_Prompt 1_
Reproduce word for word the classification lines in the records below, from kingdom through scientific name, and leave the pictures out of your answer.

_Document passage_
++++
[HN Gopher] Understanding the PURL Specification (Package URL)
___________________________________________________________________
Understanding the PURL Specification (Package URL)
Author : todsacerdoti
Score : 63 points
Date : 2025-06-05 16:02 UTC (6 hours ago)
(HTM) web link (fossa.com)
(TXT) w3m dump (fossa.com)
| emddudley wrote:
| Not related to PURLs (Persistent URLs) administered by the
| Internet Archive.
|
| https://purl.archive.org/
| CaliforniaKarl wrote:
| Or PURLs in general, the concept for which was developed in
| 1995, per
| https://en.m.wikipedia.org/wiki/Persistent_uniform_resource_...
| layer8 wrote:
| Nor to the Purl programming language:
| https://esolangs.org/wiki/Purl
|
| I wonder if Yarn will support PURLs. ;)
| 01HNNWZ0MV43FF wrote:
| Where can I read more about this?
| pombreda wrote:
| We maintain the spec at https://github.com/package-url/purl-
| spec
|
| And the new thing, working towards making it a real standard
| with Ecma https://tc54.org/purl/ ... :)
| ttepasse wrote:
| I remember when purl.org namespace URIs where the thing for RSS
| 1.0 modules. 25 years ago,
| pombreda wrote:
| Not at all related. Just nicknamed the same.
| 90s_dev wrote:
| xkcd 927 is shown in the first link. It seems xkcd is now as
| official a part of the everlasting software community as markdown
| is.
| pombreda wrote:
| Actually, I also used it when I first presented PURL at FOSDEM
| in 2018 https://archive.fosdem.org/2018/schedule/event/purl/
| .... scroll the video at 9 minutes :] We need moooaaar
| standards, do we?
| rahkiin wrote:
| How does the purl work for docker images that are not hosted on
| docker? Or custom npm registries?
| nonethewiser wrote:
| Maybe fall into here?
|
| >There's even a generic type as a catch-all for things that
| don't fit an existing ecosystem (for example, a proprietary or
| legacy component) or for ecosystems that build custom
| distributions, such as yocto or buildroot. We should note,
| however, that SBOM and software composition analysis tools vary
| widely in their ability to understand generic PURLs, so we do
| recommend you talk to your current (or prospective) vendor if
| this is an important feature for you.
++++
_Prompt 2_
Quote the thread on the PURL specification exactly, from "[HN Gopher] Understanding" up to and including "web link (fossa.com)".

_Provided records_
++++
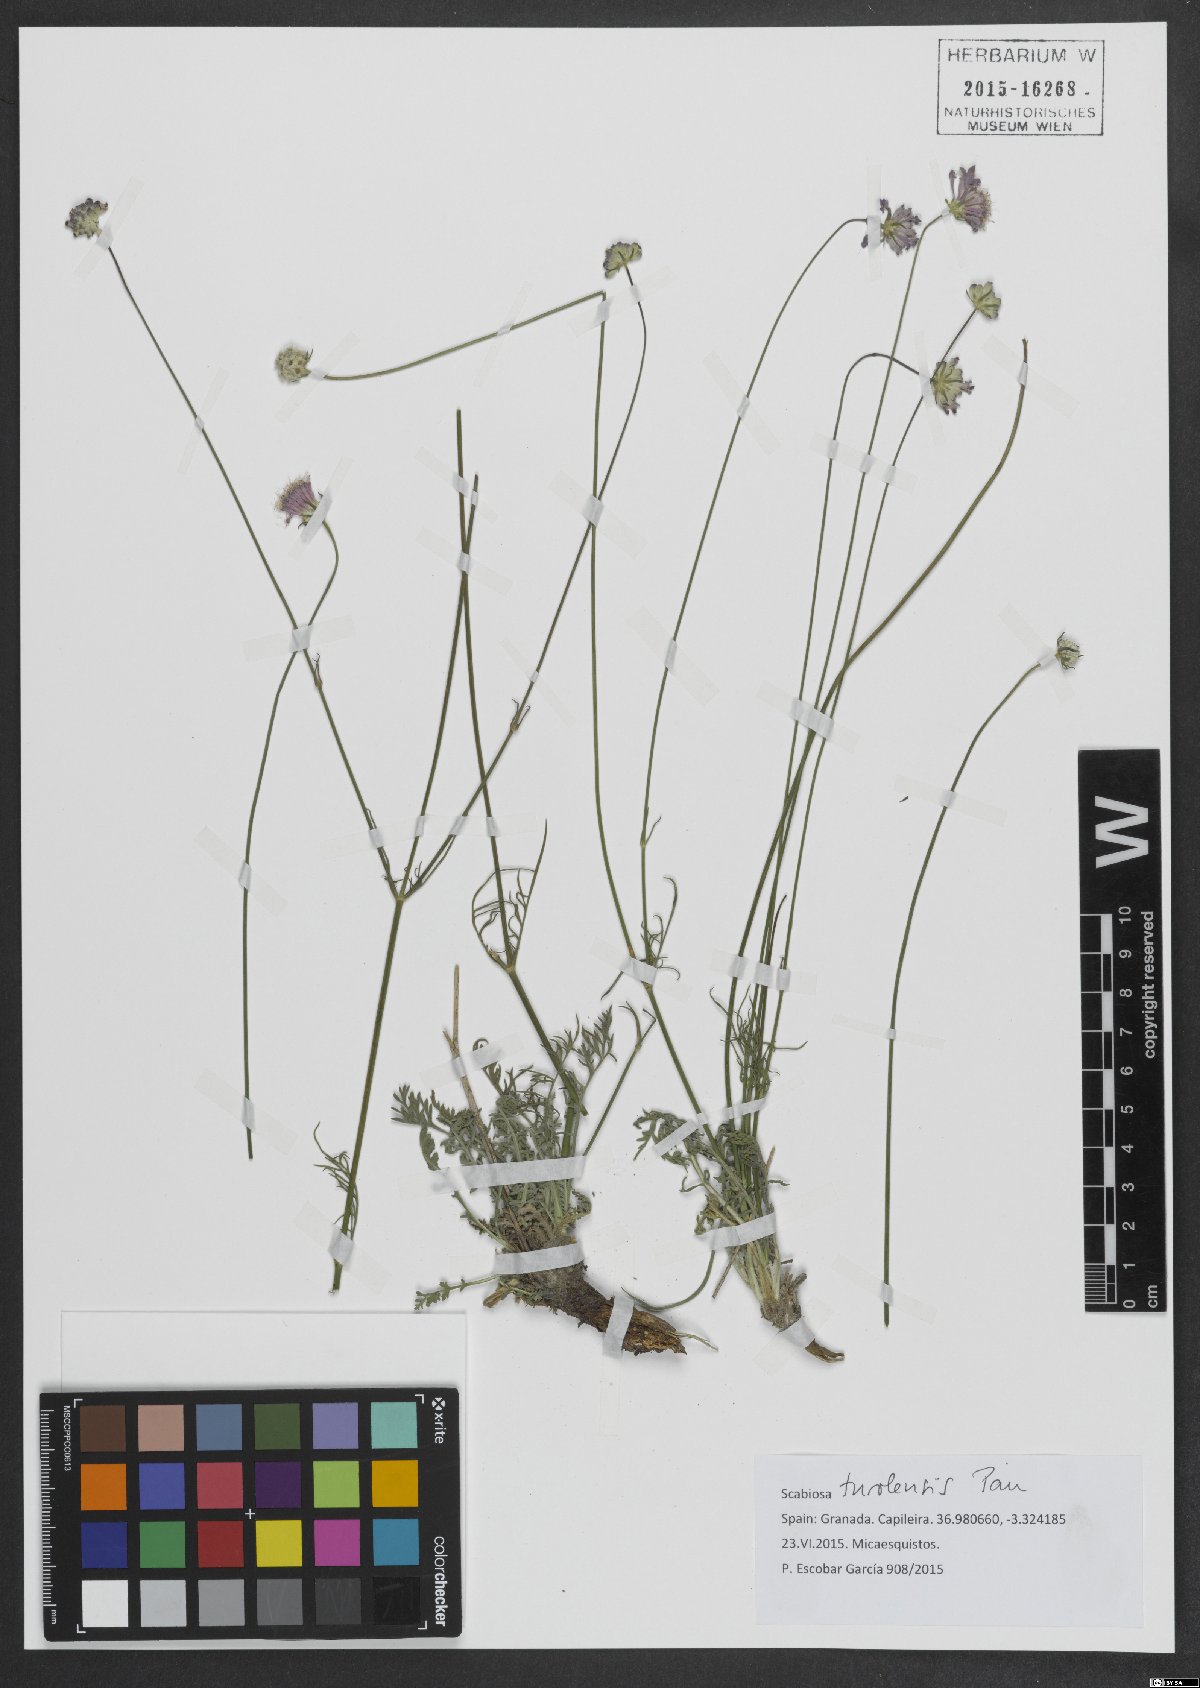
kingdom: Plantae
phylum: Tracheophyta
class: Magnoliopsida
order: Dipsacales
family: Caprifoliaceae
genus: Scabiosa
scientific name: Scabiosa turolensis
++++
_Complete response 1_
kingdom: Plantae
phylum: Tracheophyta
class: Magnoliopsida
order: Dipsacales
family: Caprifoliaceae
genus: Scabiosa
scientific name: Scabiosa turolensis

_Complete response 2_
[HN Gopher] Understanding the PURL Specification (Package URL)
___________________________________________________________________
Understanding the PURL Specification (Package URL)
Author : todsacerdoti
Score : 63 points
Date : 2025-06-05 16:02 UTC (6 hours ago)
(HTM) web link (fossa.com)